= Trecho do documento =
◆ ◆ ◆ ◆ ◆

Há casos muito piores. É cristalino que um réu não pode presidir a Comissão de Constituição e Justiça. Absolutamente óbvio. O deputado João Paulo Cunha está respondendo à Justiça. Na dúvida, sempre se deve estar a favor do réu, ensina o Direito. Isso é completamente diferente de abrigar nessa Comissão pessoas que ainda terão que provar sua inocência em processos a serem julgados no Supremo Tribunal Federal. Há outros réus na comissão. No mínimo, por recato e respeito à Justiça, deveriam aguardar antes de buscar a indicação que obtiveram.

◆ ◆ ◆ ◆ ◆

= Dados fornecidos =

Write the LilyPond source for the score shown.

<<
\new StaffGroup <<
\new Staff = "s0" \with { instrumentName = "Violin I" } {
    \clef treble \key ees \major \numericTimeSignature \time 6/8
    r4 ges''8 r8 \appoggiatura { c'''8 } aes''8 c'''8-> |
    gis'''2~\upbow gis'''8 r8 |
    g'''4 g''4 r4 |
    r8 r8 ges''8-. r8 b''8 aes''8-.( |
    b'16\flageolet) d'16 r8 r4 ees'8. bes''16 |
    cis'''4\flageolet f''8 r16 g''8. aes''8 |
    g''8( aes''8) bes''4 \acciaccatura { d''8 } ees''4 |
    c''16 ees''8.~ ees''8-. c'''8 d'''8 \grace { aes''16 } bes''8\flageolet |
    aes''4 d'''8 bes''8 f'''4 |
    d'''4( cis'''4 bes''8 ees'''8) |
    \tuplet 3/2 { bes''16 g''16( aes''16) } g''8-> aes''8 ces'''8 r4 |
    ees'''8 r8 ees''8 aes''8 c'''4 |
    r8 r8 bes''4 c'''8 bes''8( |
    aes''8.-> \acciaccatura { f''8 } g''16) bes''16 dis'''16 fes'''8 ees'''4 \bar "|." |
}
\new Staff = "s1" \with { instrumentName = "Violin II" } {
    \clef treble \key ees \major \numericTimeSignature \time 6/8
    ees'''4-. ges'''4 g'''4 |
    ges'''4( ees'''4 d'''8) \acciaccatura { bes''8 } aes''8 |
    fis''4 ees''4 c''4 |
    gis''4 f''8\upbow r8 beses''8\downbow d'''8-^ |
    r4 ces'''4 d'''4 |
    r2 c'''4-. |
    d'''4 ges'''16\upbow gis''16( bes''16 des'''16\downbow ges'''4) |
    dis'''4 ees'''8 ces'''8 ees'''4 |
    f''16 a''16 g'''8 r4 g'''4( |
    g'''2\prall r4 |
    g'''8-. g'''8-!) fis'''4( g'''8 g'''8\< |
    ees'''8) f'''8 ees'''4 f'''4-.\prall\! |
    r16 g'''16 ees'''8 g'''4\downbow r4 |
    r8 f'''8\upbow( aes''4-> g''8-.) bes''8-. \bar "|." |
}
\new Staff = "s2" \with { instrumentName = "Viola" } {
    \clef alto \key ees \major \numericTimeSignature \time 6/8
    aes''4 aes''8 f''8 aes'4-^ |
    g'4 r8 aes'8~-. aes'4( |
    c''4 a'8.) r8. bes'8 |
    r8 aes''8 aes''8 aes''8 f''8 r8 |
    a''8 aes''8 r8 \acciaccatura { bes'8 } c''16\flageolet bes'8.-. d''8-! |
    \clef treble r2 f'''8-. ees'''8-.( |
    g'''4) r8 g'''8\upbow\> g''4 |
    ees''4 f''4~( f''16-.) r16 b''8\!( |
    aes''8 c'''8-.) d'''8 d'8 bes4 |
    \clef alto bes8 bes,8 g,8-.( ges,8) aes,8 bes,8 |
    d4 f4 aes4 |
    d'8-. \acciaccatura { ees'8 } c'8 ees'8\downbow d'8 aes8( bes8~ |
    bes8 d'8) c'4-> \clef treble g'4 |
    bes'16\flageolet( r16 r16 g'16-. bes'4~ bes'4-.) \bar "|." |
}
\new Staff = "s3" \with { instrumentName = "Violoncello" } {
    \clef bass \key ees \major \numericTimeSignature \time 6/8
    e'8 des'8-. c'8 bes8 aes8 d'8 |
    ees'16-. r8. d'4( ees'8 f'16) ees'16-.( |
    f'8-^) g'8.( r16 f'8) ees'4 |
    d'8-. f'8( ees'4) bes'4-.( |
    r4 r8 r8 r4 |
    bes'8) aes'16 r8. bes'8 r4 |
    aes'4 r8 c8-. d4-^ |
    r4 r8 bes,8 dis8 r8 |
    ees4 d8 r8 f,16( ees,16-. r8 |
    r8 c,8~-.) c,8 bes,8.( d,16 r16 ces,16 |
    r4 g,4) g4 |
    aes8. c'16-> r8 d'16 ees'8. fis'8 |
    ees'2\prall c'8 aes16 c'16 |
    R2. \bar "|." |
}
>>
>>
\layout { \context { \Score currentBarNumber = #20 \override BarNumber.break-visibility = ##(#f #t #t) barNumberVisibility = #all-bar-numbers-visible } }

◆ ◆ ◆ ◆ ◆

= Tarefa atribuída A =
Responda, com base no trecho sobre a Comissão de Constituição e Justiça:
(i) Que função, segundo o trecho, um réu não pode exercer?
(ii) Qual deputado é citado como estando respondendo à Justiça?
(iii) Em que tribunal serão julgados os processos mencionados?
= Tarefa atribuída B =
Dê prosseguimento ao trecho sobre a Comissão de Constituição e Justiça a partir do ponto em que ele termina.
O material constitui um conjunto à parte, sem relação com o trecho sobre a Comissão de Constituição e Justiça.

= Resposta A =
(i) Presidir a Comissão de Constituição e Justiça.
(ii) João Paulo Cunha.
(iii) No Supremo Tribunal Federal.

= Resposta B =
O Brasil tem 22 partidos com representantes na Câmara dos Deputados, a maioria não tem qualquer substância, propósito ou ideias. A fórmula de cálculo eleitoral é tão falha que permite injustiças, como vimos na última eleição. Deputados sem votos levados pelos puxadores de legenda; e políticos com votos, e boas contribuições ao país, como Luciana Genro, fora do Congresso. Há inúmeras evidências de que o sistema de representação política do país não está funcionando bem. Isso é parte do debate nacional faz tempo, mas quando aparece alguma proposta é só para agravar o problema. O voto em lista fechada não tem a qualidade que seus defensores apregoam, de fortalecer os partidos, e tira do eleitor o direito de saber em quem votou. Isso é até pior do que o fenômeno do esquecimento do eleitor em quem votou, como acontece atualmente. Não satisfeitos em receitar remédio que agrava os sintomas da doença, e ainda fortalece os feudos e os caciques partidários, os políticos brasileiros optam pelo deboche puro e simples. Pessoas de passado notório como o de Paulo Maluf, e outros dessa esquisita Comissão, não podem receber a tarefa de reformar o sistema político brasileiro.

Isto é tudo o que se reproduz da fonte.